Steve’s Kill Your Cable Adventure #4: Into The Abyss

Last week was a convenient way to practice Kill Your Cable – my roommate was out for a trip.  So I decided to go Cold Turducken and not watch anything on cable – just via other sources.

Here's what I found:

  • Hulu has ads, and that annoys me, but when you think about it you get a half-decent selection for a low price.  Being ad-free should not be a measure of something's value, it's more per-dollars.  I get used to it – but I'd pony up a little more for no ads.
  • Netflix still has an amazing selection of items.
  • The XBox really is evolving nicely as a media machine – I like what it can do and I think the latest update shows Microsoft is finding it's niche.  As they have a good gaming box and PC gaming is big, I figure it's entertainment.
  • Any browser hooked to a TV is valuable – because a TV really is a giant honking monitor.  Don't deny the possibility of using it to run shows off of a computer normally not used for the process.
  • The update to the Logitech Revue, which includes apps, is a nice start.  It's got a ways to go, but I think a big advantage of potential Killboxes for Cable is their updatability.
  • The act of having to search for things to watch actually opens up your horizons to other shows, properties, etc.
  • I missed Glee and realized I didn't miss Glee.  Still want a show with Kurt, Blaine, and Puck living together.  That's just me. 

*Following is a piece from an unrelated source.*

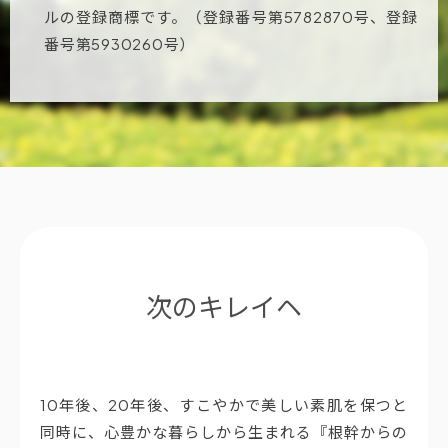
ルの登録商標です。（登録番号第5782870号、登録
番号第5930260号）
次のキレイヘ
10年後、20年後、すこやかで美しい素肌を保つと
同時に、心豊かな暮らしから生まれる『根幹からの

So it took using two devices and two or three services, but I kept myself entertained and informed – and of course for news I use the internet anyway.  I don't really see any reason to not kill cable.

Now, of course, I always have deep psychological and social insights insights on this little project, and here they are:

1) Watching Myself
I think a lot of our media consumption is for either killing time (which doesn't need cable) or for a shared social experience.  The latter, as I noted before, is important when there are no recordings, rebroadcasts, or streaming.  It is not so much in an age of so many media sources.

Secondly, I find that the very act of avoiding cable and choosing media makes you ask the "why" question.  The more I do this the more I find myself asking what I want to do with the time I allocated to media consumption – and what I did and will do.

Watching myself is fascinating.

I also find having a shared experience is a big part of my media consumption, so when I pick an entertainment I may want to be entertained, but also I wonder what I can share and enjoy with people.  When you move to selecting media, it makes you ask a lot of questions about you, your friends, and how you socialize.

2) The Financial Factor
The money is also a factor – when I look at the cost of cable versus what I can get other methods it really just isn't worth it.  I'm realizing cable not only isn't worth it for me and a lot of other people, it probably hasn't been worth it for awhile, especially for some subcultures.

After all, if you're a fan of, say, anime or classic movies, why have you needed mainstream cable?  It's a waste – cable is a general-interest thing that isn't that interesting anymore.

When you see how much of cable is terrible reality shows (is The Learning Channel's name even appropriate anymore?) then you see how cable is a kind of rip-off unless you have a big household. 

In fact, I think my statement last week that cable may still be a bargain for a large household is wrong.  It's only useful if it fits the needs of the household, and more and more I'm not sure what those are.

3) This Isn't New
Yes you can't get everything you want.  You have some methods to get one media and some to get another – we used to call those "Channels."

The fact you have to put together multiple ways to get the media you wan't isn't new.  It may have meant ordering DVDs or buying a different cable package or whatever.  The fact there's no one perfect Kill Your Cable application is totally understandable – and nothing to complain about.

We've got different channels in the old sense – channels of media.

Once you accept that you've got some different limits, you appreciate the advantages of the kill your cable approach.

4) People Ask
The idea of "Kill Your Cable" is so radical my friends are actually asking me about it and discussing it.  That tells you how habitual it is.